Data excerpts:
******

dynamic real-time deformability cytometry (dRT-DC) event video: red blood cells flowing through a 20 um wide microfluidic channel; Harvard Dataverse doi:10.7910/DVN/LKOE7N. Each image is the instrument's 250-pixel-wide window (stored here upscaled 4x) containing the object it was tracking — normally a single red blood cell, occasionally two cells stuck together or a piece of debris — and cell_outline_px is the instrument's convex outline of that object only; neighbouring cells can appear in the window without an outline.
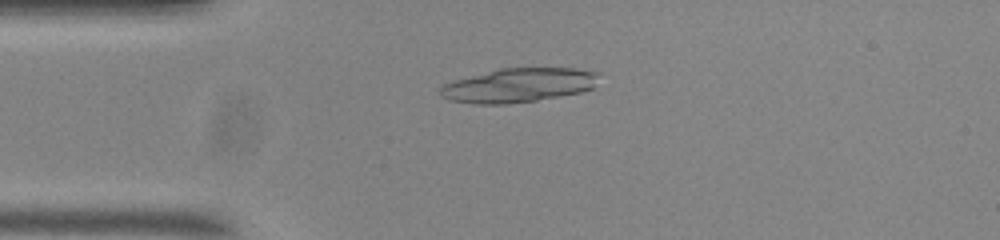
{"species": "common noctule bat (a hibernating species)", "species_latin": "Nyctalus noctula", "temperature_condition": "room temperature", "stored_images_in_passage": 51, "camera_frame_rate_fps": 3000, "um_per_image_px": 0.085, "animal": {"sex": "male", "body_mass_g": 20.0, "forearm_length_mm": 53.3}, "frame": {"image": 1, "passage_image": 10, "time_ms": 3.0, "image_size_px": [1000, 240], "cell_outline_px": [[600, 72], [592, 88], [580, 92], [560, 96], [536, 100], [508, 104], [472, 104], [448, 100], [440, 96], [436, 92], [444, 84], [452, 80], [500, 68], [576, 68]], "centroid_in_image_um": [44.01, 7.25], "position_along_channel_um": 41.0, "area_um2": 31.79}}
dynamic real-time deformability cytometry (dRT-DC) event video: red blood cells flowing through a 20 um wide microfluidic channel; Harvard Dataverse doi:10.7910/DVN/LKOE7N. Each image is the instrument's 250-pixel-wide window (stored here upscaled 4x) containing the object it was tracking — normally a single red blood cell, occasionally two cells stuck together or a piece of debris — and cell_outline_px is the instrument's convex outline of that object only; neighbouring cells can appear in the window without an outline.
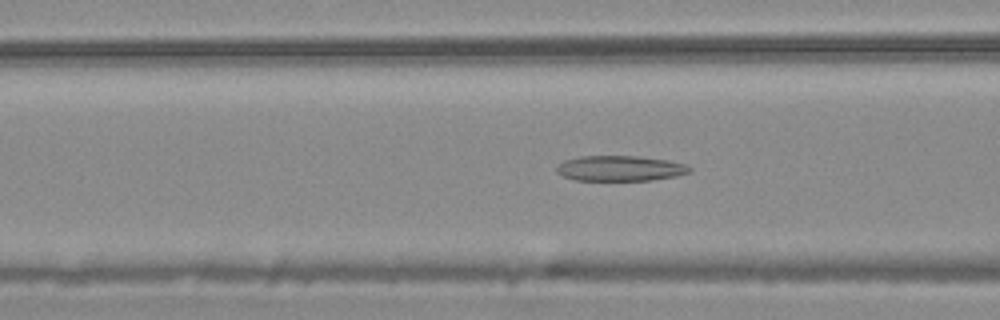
{"species": "common noctule bat (a hibernating species)", "species_latin": "Nyctalus noctula", "temperature_condition": "warm", "stored_images_in_passage": 54, "camera_frame_rate_fps": 3000, "um_per_image_px": 0.085, "animal": {"sex": "male", "body_mass_g": 20.4}, "frame": {"image": 1, "passage_image": 21, "time_ms": 6.667, "image_size_px": [1000, 320], "cell_outline_px": [[692, 172], [676, 176], [652, 180], [576, 180], [564, 176], [556, 172], [556, 168], [564, 160], [580, 156], [640, 156], [668, 160], [688, 164], [692, 168]], "centroid_in_image_um": [52.77, 14.3], "position_along_channel_um": 113.8, "area_um2": 19.77}}
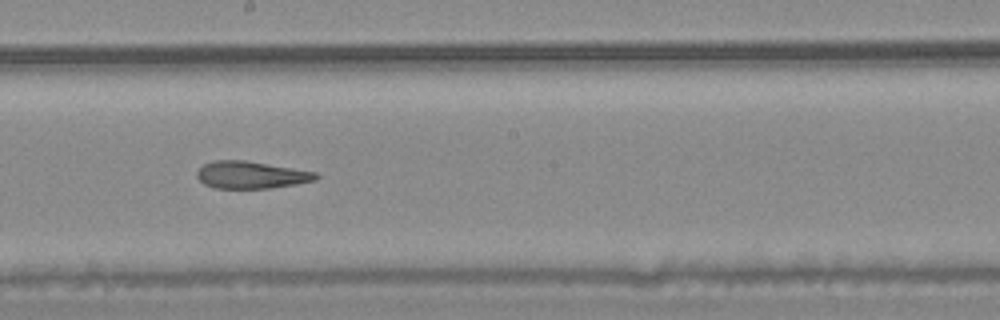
{"frame": {"image": 2, "passage_image": 30, "time_ms": 9.667, "image_size_px": [1000, 320], "cell_outline_px": [[320, 176], [316, 180], [296, 184], [268, 188], [212, 188], [204, 184], [196, 176], [196, 172], [204, 164], [212, 160], [244, 160], [316, 172]], "centroid_in_image_um": [21.32, 14.87], "position_along_channel_um": 226.9, "area_um2": 18.84}}
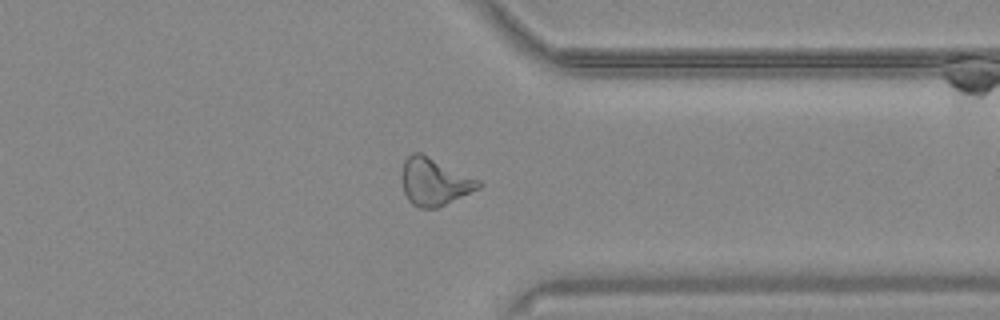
{"frame": {"image": 3, "passage_image": 42, "time_ms": 13.667, "image_size_px": [1000, 320], "cell_outline_px": [[484, 184], [480, 188], [436, 208], [420, 208], [412, 204], [408, 200], [404, 192], [400, 176], [404, 160], [412, 152], [420, 152], [480, 180]], "centroid_in_image_um": [36.9, 15.44], "position_along_channel_um": 374.5, "area_um2": 21.21}, "authors_computed_cell_mechanics": {"area_um2": 21.4438, "velocity_mm_per_s": 3.7657, "shape_relaxation_time_tau1_ms": null, "shape_relaxation_time_tau2_ms": 2.8484, "deformation_change_tau1": null, "deformation_change_tau2": 0.1216}}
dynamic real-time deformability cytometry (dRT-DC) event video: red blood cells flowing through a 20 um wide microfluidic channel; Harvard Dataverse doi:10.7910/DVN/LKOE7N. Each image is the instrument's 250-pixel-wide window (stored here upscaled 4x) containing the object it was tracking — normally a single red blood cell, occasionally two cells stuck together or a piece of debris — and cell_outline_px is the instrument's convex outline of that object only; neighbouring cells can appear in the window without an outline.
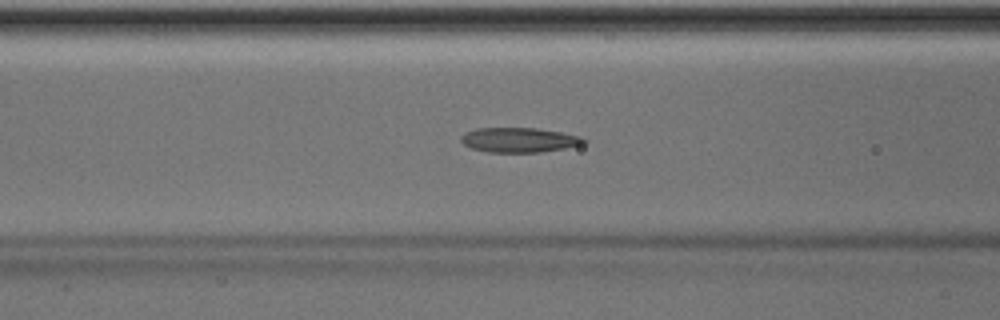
{"species": "Egyptian fruit bat (a non-hibernating species)", "species_latin": "Rousettus aegyptiacus", "temperature_condition": "room temperature", "stored_images_in_passage": 50, "camera_frame_rate_fps": 3000, "um_per_image_px": 0.085, "animal": {"sex": "male"}, "frame": {"image": 1, "passage_image": 20, "time_ms": 6.333, "image_size_px": [1000, 320], "cell_outline_px": [[588, 140], [584, 144], [564, 148], [540, 152], [488, 152], [472, 148], [464, 144], [460, 140], [460, 136], [464, 132], [476, 128], [536, 128], [560, 132], [580, 136]], "centroid_in_image_um": [44.11, 11.89], "position_along_channel_um": 122.5, "area_um2": 17.69}}
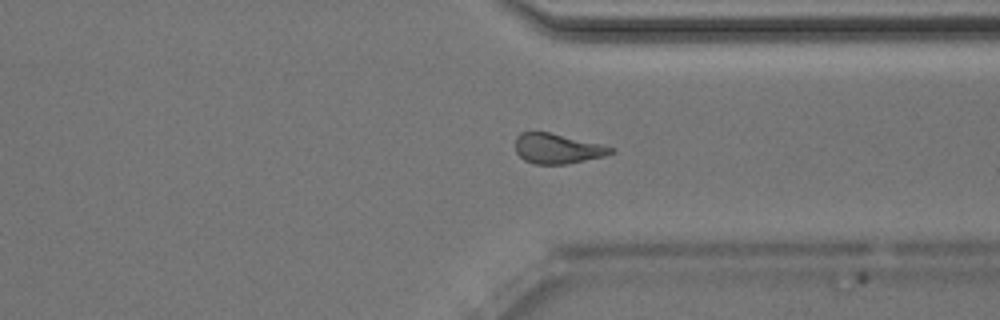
{"frame": {"image": 2, "passage_image": 38, "time_ms": 12.333, "image_size_px": [1000, 320], "cell_outline_px": [[616, 152], [604, 156], [568, 164], [532, 164], [524, 160], [516, 152], [516, 136], [520, 132], [548, 132], [600, 144], [616, 148]], "centroid_in_image_um": [47.38, 12.64], "position_along_channel_um": 364.0, "area_um2": 16.7}}
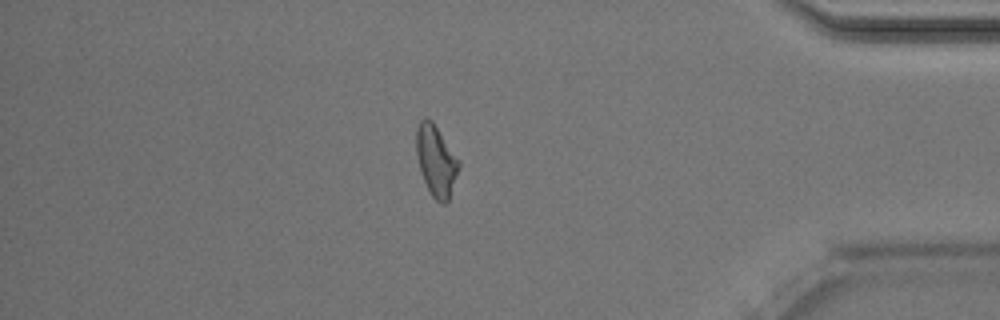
{"frame": {"image": 3, "passage_image": 43, "time_ms": 14.0, "image_size_px": [1000, 320], "cell_outline_px": [[460, 168], [448, 200], [444, 204], [440, 204], [432, 196], [420, 172], [416, 156], [416, 128], [420, 120], [424, 116], [432, 120], [460, 160]], "centroid_in_image_um": [37.06, 13.63], "position_along_channel_um": 398.1, "area_um2": 17.8}, "authors_computed_cell_mechanics": {"area_um2": 17.5423, "velocity_mm_per_s": 4.0237, "shape_relaxation_time_tau1_ms": null, "shape_relaxation_time_tau2_ms": 4.9587, "deformation_change_tau1": null, "deformation_change_tau2": 0.1527}}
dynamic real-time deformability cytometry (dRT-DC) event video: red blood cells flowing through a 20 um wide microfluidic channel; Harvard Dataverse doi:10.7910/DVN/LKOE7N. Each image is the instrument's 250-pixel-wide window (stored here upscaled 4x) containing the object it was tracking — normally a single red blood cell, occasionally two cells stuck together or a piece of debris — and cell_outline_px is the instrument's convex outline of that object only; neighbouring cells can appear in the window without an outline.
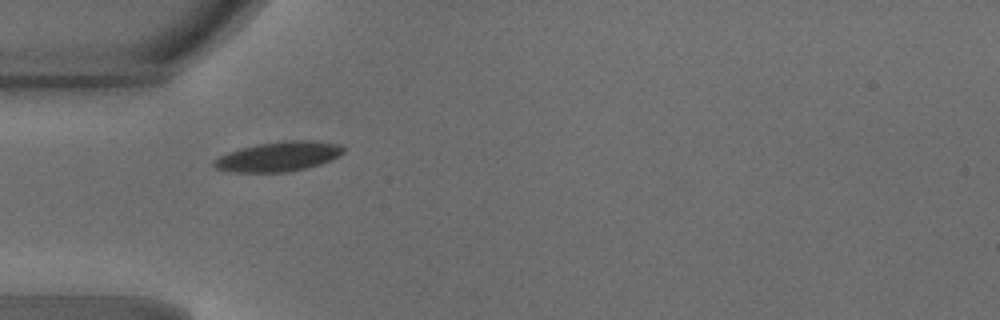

******

The problem: Transcribe all the lines above exactly, apart from the pictures.

Exercise solution:
dynamic real-time deformability cytometry (dRT-DC) event video: red blood cells flowing through a 20 um wide microfluidic channel; Harvard Dataverse doi:10.7910/DVN/LKOE7N. Each image is the instrument's 250-pixel-wide window (stored here upscaled 4x) containing the object it was tracking — normally a single red blood cell, occasionally two cells stuck together or a piece of debris — and cell_outline_px is the instrument's convex outline of that object only; neighbouring cells can appear in the window without an outline.
{"species": "common noctule bat (a hibernating species)", "species_latin": "Nyctalus noctula", "temperature_condition": "room temperature", "stored_images_in_passage": 51, "camera_frame_rate_fps": 3000, "um_per_image_px": 0.085, "animal": {"sex": "male", "body_mass_g": 20.0, "forearm_length_mm": 53.3}, "frame": {"image": 1, "passage_image": 10, "time_ms": 3.0, "image_size_px": [1000, 240], "cell_outline_px": [[600, 72], [592, 88], [580, 92], [560, 96], [536, 100], [508, 104], [472, 104], [448, 100], [440, 96], [436, 92], [444, 84], [452, 80], [500, 68], [576, 68]], "centroid_in_image_um": [44.01, 7.25], "position_along_channel_um": 41.0, "area_um2": 31.79}}
dynamic real-time deformability cytometry (dRT-DC) event video: red blood cells flowing through a 20 um wide microfluidic channel; Harvard Dataverse doi:10.7910/DVN/LKOE7N. Each image is the instrument's 250-pixel-wide window (stored here upscaled 4x) containing the object it was tracking — normally a single red blood cell, occasionally two cells stuck together or a piece of debris — and cell_outline_px is the instrument's convex outline of that object only; neighbouring cells can appear in the window without an outline.
{"species": "common noctule bat (a hibernating species)", "species_latin": "Nyctalus noctula", "temperature_condition": "warm", "stored_images_in_passage": 54, "camera_frame_rate_fps": 3000, "um_per_image_px": 0.085, "animal": {"sex": "male", "body_mass_g": 20.4}, "frame": {"image": 1, "passage_image": 21, "time_ms": 6.667, "image_size_px": [1000, 320], "cell_outline_px": [[692, 172], [676, 176], [652, 180], [576, 180], [564, 176], [556, 172], [556, 168], [564, 160], [580, 156], [640, 156], [668, 160], [688, 164], [692, 168]], "centroid_in_image_um": [52.77, 14.3], "position_along_channel_um": 113.8, "area_um2": 19.77}}
{"frame": {"image": 2, "passage_image": 30, "time_ms": 9.667, "image_size_px": [1000, 320], "cell_outline_px": [[320, 176], [316, 180], [296, 184], [268, 188], [212, 188], [204, 184], [196, 176], [196, 172], [204, 164], [212, 160], [244, 160], [316, 172]], "centroid_in_image_um": [21.32, 14.87], "position_along_channel_um": 226.9, "area_um2": 18.84}}
{"frame": {"image": 3, "passage_image": 42, "time_ms": 13.667, "image_size_px": [1000, 320], "cell_outline_px": [[484, 184], [480, 188], [436, 208], [420, 208], [412, 204], [408, 200], [404, 192], [400, 176], [404, 160], [412, 152], [420, 152], [480, 180]], "centroid_in_image_um": [36.9, 15.44], "position_along_channel_um": 374.5, "area_um2": 21.21}, "authors_computed_cell_mechanics": {"area_um2": 21.4438, "velocity_mm_per_s": 3.7657, "shape_relaxation_time_tau1_ms": null, "shape_relaxation_time_tau2_ms": 2.8484, "deformation_change_tau1": null, "deformation_change_tau2": 0.1216}}
dynamic real-time deformability cytometry (dRT-DC) event video: red blood cells flowing through a 20 um wide microfluidic channel; Harvard Dataverse doi:10.7910/DVN/LKOE7N. Each image is the instrument's 250-pixel-wide window (stored here upscaled 4x) containing the object it was tracking — normally a single red blood cell, occasionally two cells stuck together or a piece of debris — and cell_outline_px is the instrument's convex outline of that object only; neighbouring cells can appear in the window without an outline.
{"species": "Egyptian fruit bat (a non-hibernating species)", "species_latin": "Rousettus aegyptiacus", "temperature_condition": "room temperature", "stored_images_in_passage": 50, "camera_frame_rate_fps": 3000, "um_per_image_px": 0.085, "animal": {"sex": "male"}, "frame": {"image": 1, "passage_image": 20, "time_ms": 6.333, "image_size_px": [1000, 320], "cell_outline_px": [[588, 140], [584, 144], [564, 148], [540, 152], [488, 152], [472, 148], [464, 144], [460, 140], [460, 136], [464, 132], [476, 128], [536, 128], [560, 132], [580, 136]], "centroid_in_image_um": [44.11, 11.89], "position_along_channel_um": 122.5, "area_um2": 17.69}}
{"frame": {"image": 2, "passage_image": 38, "time_ms": 12.333, "image_size_px": [1000, 320], "cell_outline_px": [[616, 152], [604, 156], [568, 164], [532, 164], [524, 160], [516, 152], [516, 136], [520, 132], [548, 132], [600, 144], [616, 148]], "centroid_in_image_um": [47.38, 12.64], "position_along_channel_um": 364.0, "area_um2": 16.7}}
{"frame": {"image": 3, "passage_image": 43, "time_ms": 14.0, "image_size_px": [1000, 320], "cell_outline_px": [[460, 168], [448, 200], [444, 204], [440, 204], [432, 196], [420, 172], [416, 156], [416, 128], [420, 120], [424, 116], [432, 120], [460, 160]], "centroid_in_image_um": [37.06, 13.63], "position_along_channel_um": 398.1, "area_um2": 17.8}, "authors_computed_cell_mechanics": {"area_um2": 17.5423, "velocity_mm_per_s": 4.0237, "shape_relaxation_time_tau1_ms": null, "shape_relaxation_time_tau2_ms": 4.9587, "deformation_change_tau1": null, "deformation_change_tau2": 0.1527}}
dynamic real-time deformability cytometry (dRT-DC) event video: red blood cells flowing through a 20 um wide microfluidic channel; Harvard Dataverse doi:10.7910/DVN/LKOE7N. Each image is the instrument's 250-pixel-wide window (stored here upscaled 4x) containing the object it was tracking — normally a single red blood cell, occasionally two cells stuck together or a piece of debris — and cell_outline_px is the instrument's convex outline of that object only; neighbouring cells can appear in the window without an outline.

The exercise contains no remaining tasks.